__Task details__.
Nothing but the lines from the one containing "RKP = (R−1 −" through the last line of the entries should appear in the output, each verbatim.

__Dataset__.
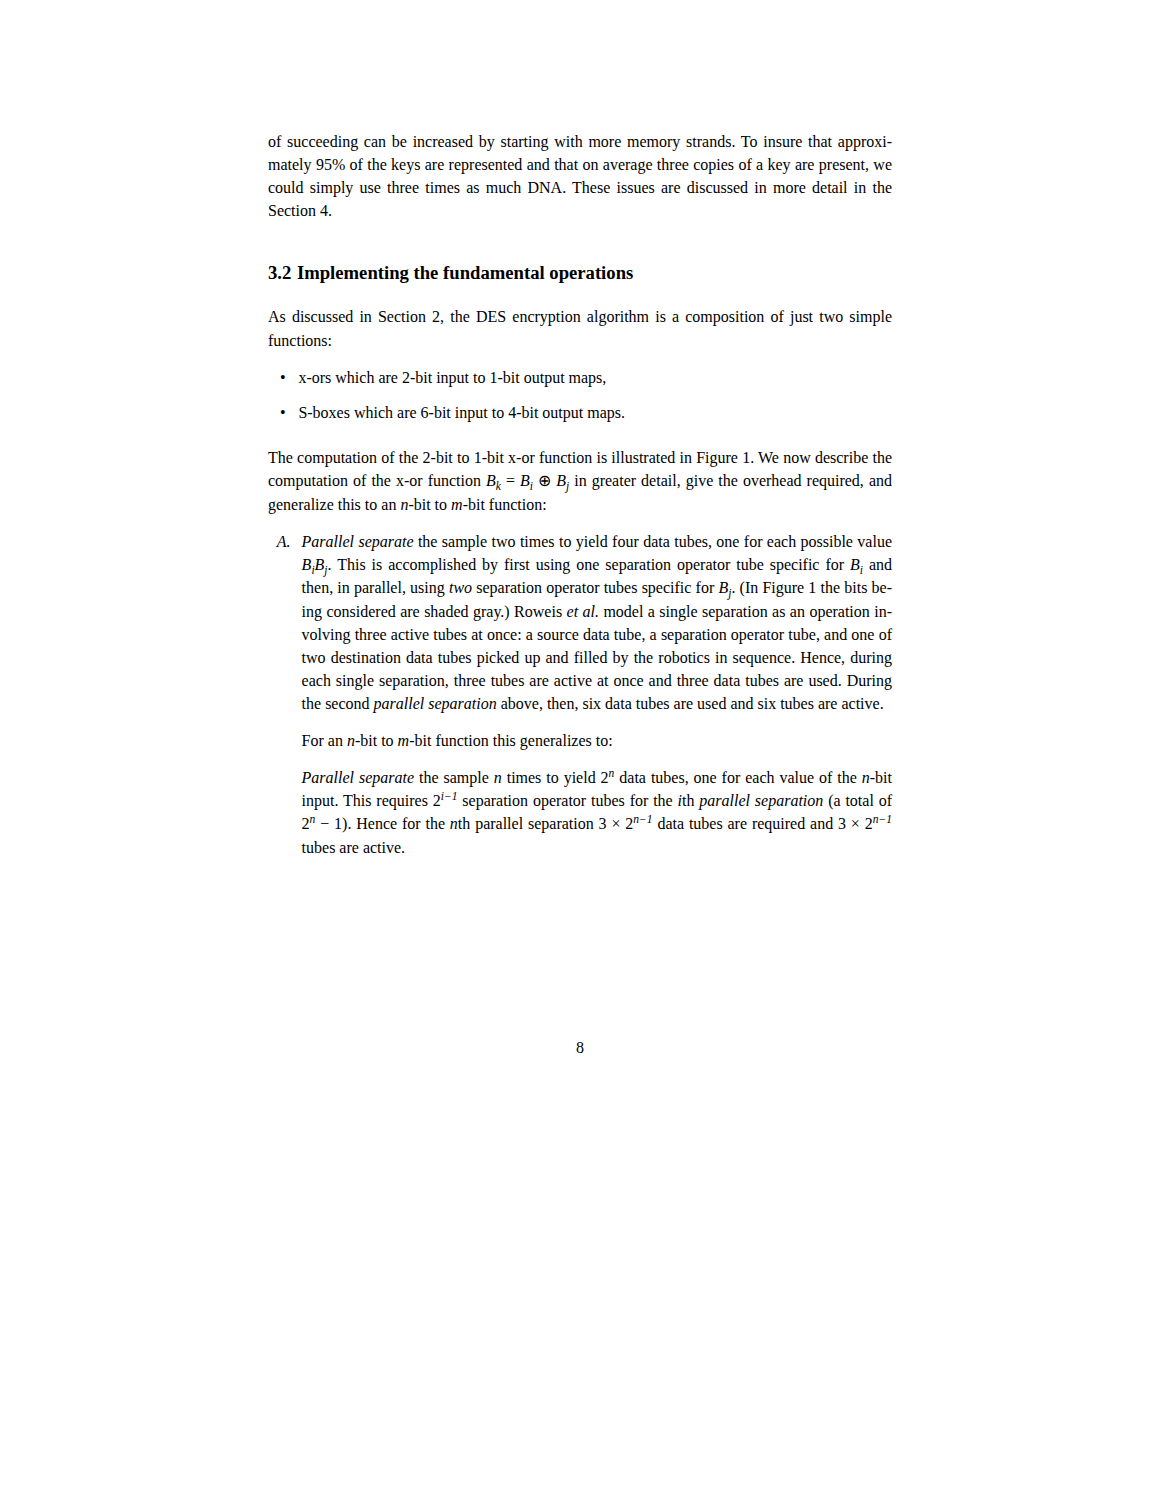of succeeding can be increased by starting with more memory strands. To insure that approximately 95% of the keys are represented and that on average three copies of a key are present, we could simply use three times as much DNA. These issues are discussed in more detail in the Section 4.
3.2 Implementing the fundamental operations
As discussed in Section 2, the DES encryption algorithm is a composition of just two simple functions:
x-ors which are 2-bit input to 1-bit output maps,
S-boxes which are 6-bit input to 4-bit output maps.
The computation of the 2-bit to 1-bit x-or function is illustrated in Figure 1. We now describe the computation of the x-or function Bk = Bi ⊕ Bj in greater detail, give the overhead required, and generalize this to an n-bit to m-bit function:
Parallel separate the sample two times to yield four data tubes, one for each possible value BiBj. This is accomplished by first using one separation operator tube specific for Bi and then, in parallel, using two separation operator tubes specific for Bj. (In Figure 1 the bits being considered are shaded gray.) Roweis et al. model a single separation as an operation involving three active tubes at once: a source data tube, a separation operator tube, and one of two destination data tubes picked up and filled by the robotics in sequence. Hence, during each single separation, three tubes are active at once and three data tubes are used. During the second parallel separation above, then, six data tubes are used and six tubes are active.
For an n-bit to m-bit function this generalizes to:
Parallel separate the sample n times to yield 2n data tubes, one for each value of the n-bit input. This requires 2i−1 separation operator tubes for the ith parallel separation (a total of 2n − 1). Hence for the nth parallel separation 3 × 2n−1 data tubes are required and 3 × 2n−1 tubes are active.
8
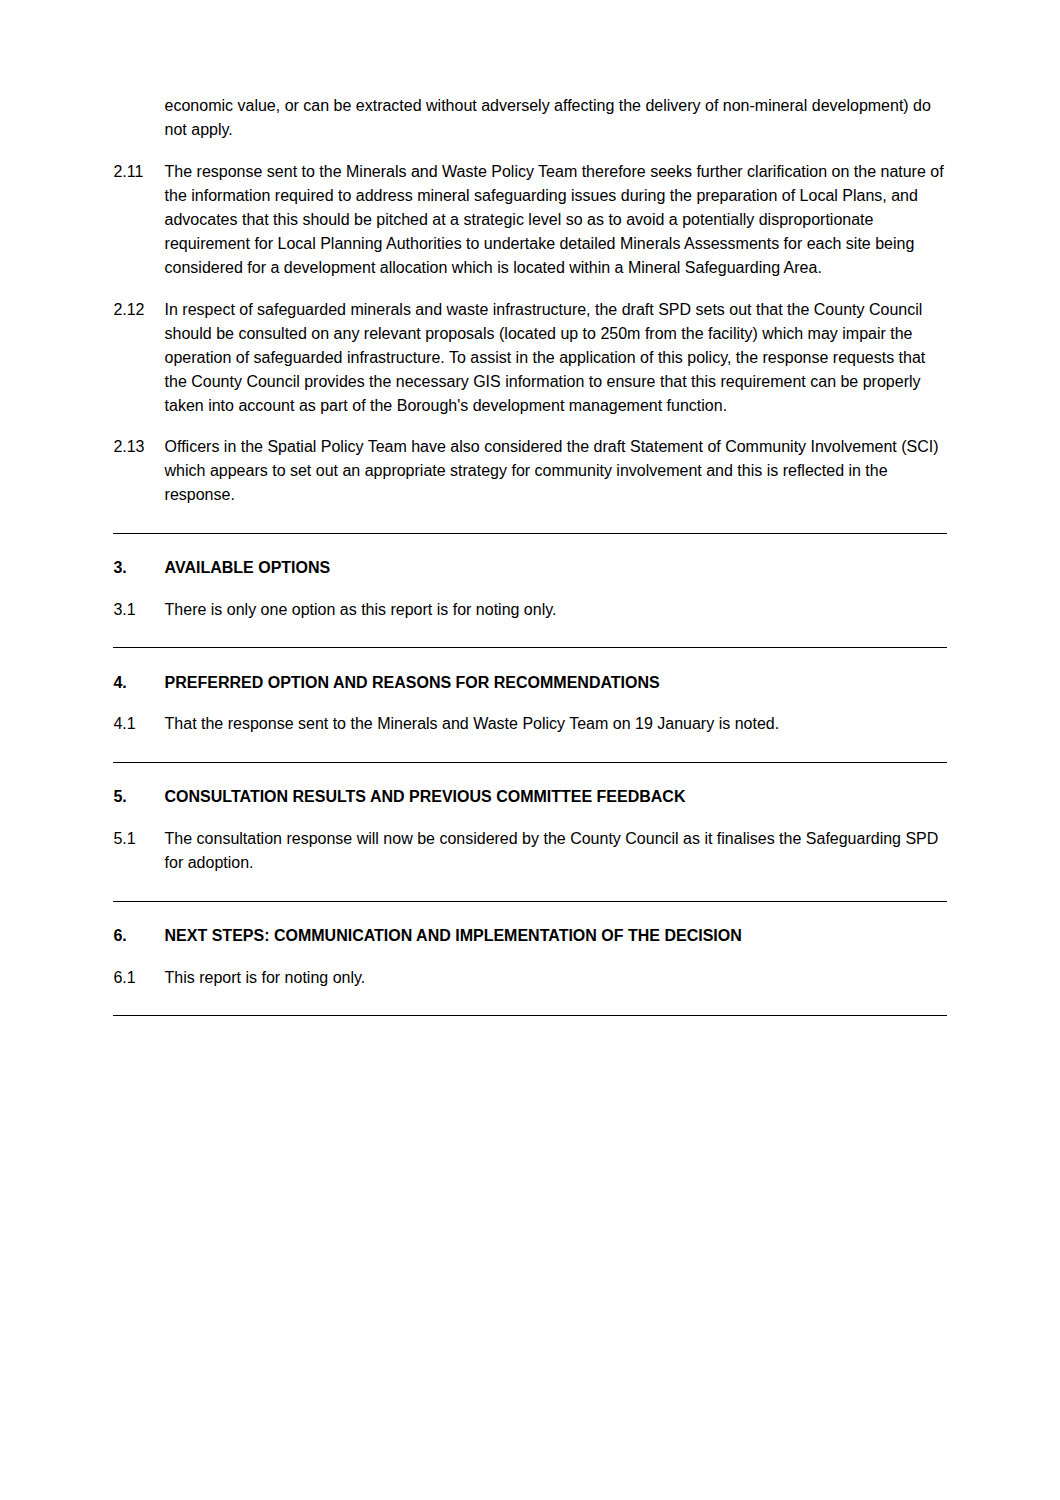economic value, or can be extracted without adversely affecting the delivery of non-mineral development) do not apply.
2.11
The response sent to the Minerals and Waste Policy Team therefore seeks further clarification on the nature of the information required to address mineral safeguarding issues during the preparation of Local Plans, and advocates that this should be pitched at a strategic level so as to avoid a potentially disproportionate requirement for Local Planning Authorities to undertake detailed Minerals Assessments for each site being considered for a development allocation which is located within a Mineral Safeguarding Area.
2.12
In respect of safeguarded minerals and waste infrastructure, the draft SPD sets out that the County Council should be consulted on any relevant proposals (located up to 250m from the facility) which may impair the operation of safeguarded infrastructure. To assist in the application of this policy, the response requests that the County Council provides the necessary GIS information to ensure that this requirement can be properly taken into account as part of the Borough's development management function.
2.13
Officers in the Spatial Policy Team have also considered the draft Statement of Community Involvement (SCI) which appears to set out an appropriate strategy for community involvement and this is reflected in the response.
3. AVAILABLE OPTIONS
3.1
There is only one option as this report is for noting only.
4. PREFERRED OPTION AND REASONS FOR RECOMMENDATIONS
4.1
That the response sent to the Minerals and Waste Policy Team on 19 January is noted.
5. CONSULTATION RESULTS AND PREVIOUS COMMITTEE FEEDBACK
5.1
The consultation response will now be considered by the County Council as it finalises the Safeguarding SPD for adoption.
6. NEXT STEPS: COMMUNICATION AND IMPLEMENTATION OF THE DECISION
6.1
This report is for noting only.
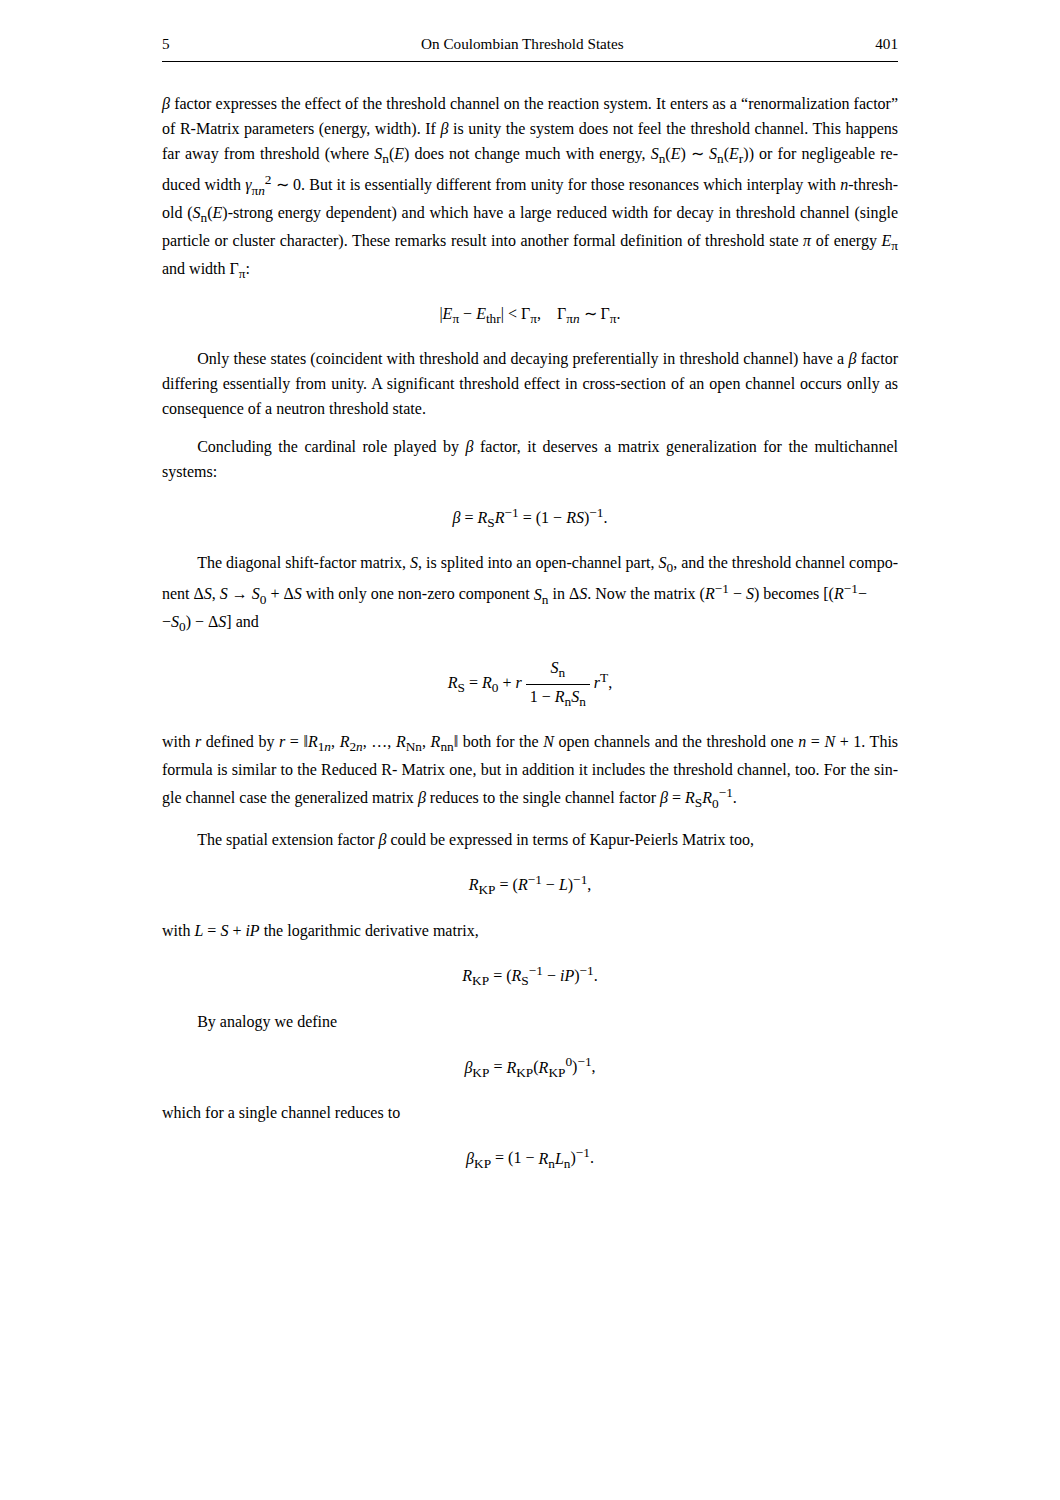5 On Coulombian Threshold States 401
β factor expresses the effect of the threshold channel on the reaction system. It enters as a “renormalization factor” of R-Matrix parameters (energy, width). If β is unity the system does not feel the threshold channel. This happens far away from threshold (where Sn(E) does not change much with energy, Sn(E) ∼ Sn(Er)) or for negligeable reduced width γπn2 ∼ 0. But it is essentially different from unity for those resonances which interplay with n-threshold (Sn(E)-strong energy dependent) and which have a large reduced width for decay in threshold channel (single particle or cluster character). These remarks result into another formal definition of threshold state π of energy Eπ and width Γπ:
|Eπ − Ethr| < Γπ, Γπn ∼ Γπ.
Only these states (coincident with threshold and decaying preferentially in threshold channel) have a β factor differing essentially from unity. A significant threshold effect in cross-section of an open channel occurs onlly as consequence of a neutron threshold state.
Concluding the cardinal role played by β factor, it deserves a matrix generalization for the multichannel systems:
β = RSR−1 = (1 − RS)−1.
The diagonal shift-factor matrix, S, is splited into an open-channel part, S0, and the threshold channel component ΔS, S → S0 + ΔS with only one non-zero component Sn in ΔS. Now the matrix (R−1 − S) becomes [(R−1−
−S0) − ΔS] and
RS = R0 + r Sn 1 − RnSn rT,
with r defined by r = ‖R1n, R2n, …, RNn, Rnn‖ both for the N open channels and the threshold one n = N + 1. This formula is similar to the Reduced R- Matrix one, but in addition it includes the threshold channel, too. For the single channel case the generalized matrix β reduces to the single channel factor β = RSR0−1.
The spatial extension factor β could be expressed in terms of Kapur-Peierls Matrix too,
RKP = (R−1 − L)−1,
with L = S + iP the logarithmic derivative matrix,
RKP = (RS−1 − iP)−1.
By analogy we define
βKP = RKP(RKP0)−1,
which for a single channel reduces to
βKP = (1 − RnLn)−1.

__Your response__.
RKP = (R−1 − L)−1,
with L = S + iP the logarithmic derivative matrix,
RKP = (RS−1 − iP)−1.
By analogy we define
βKP = RKP(RKP0)−1,
which for a single channel reduces to
βKP = (1 − RnLn)−1.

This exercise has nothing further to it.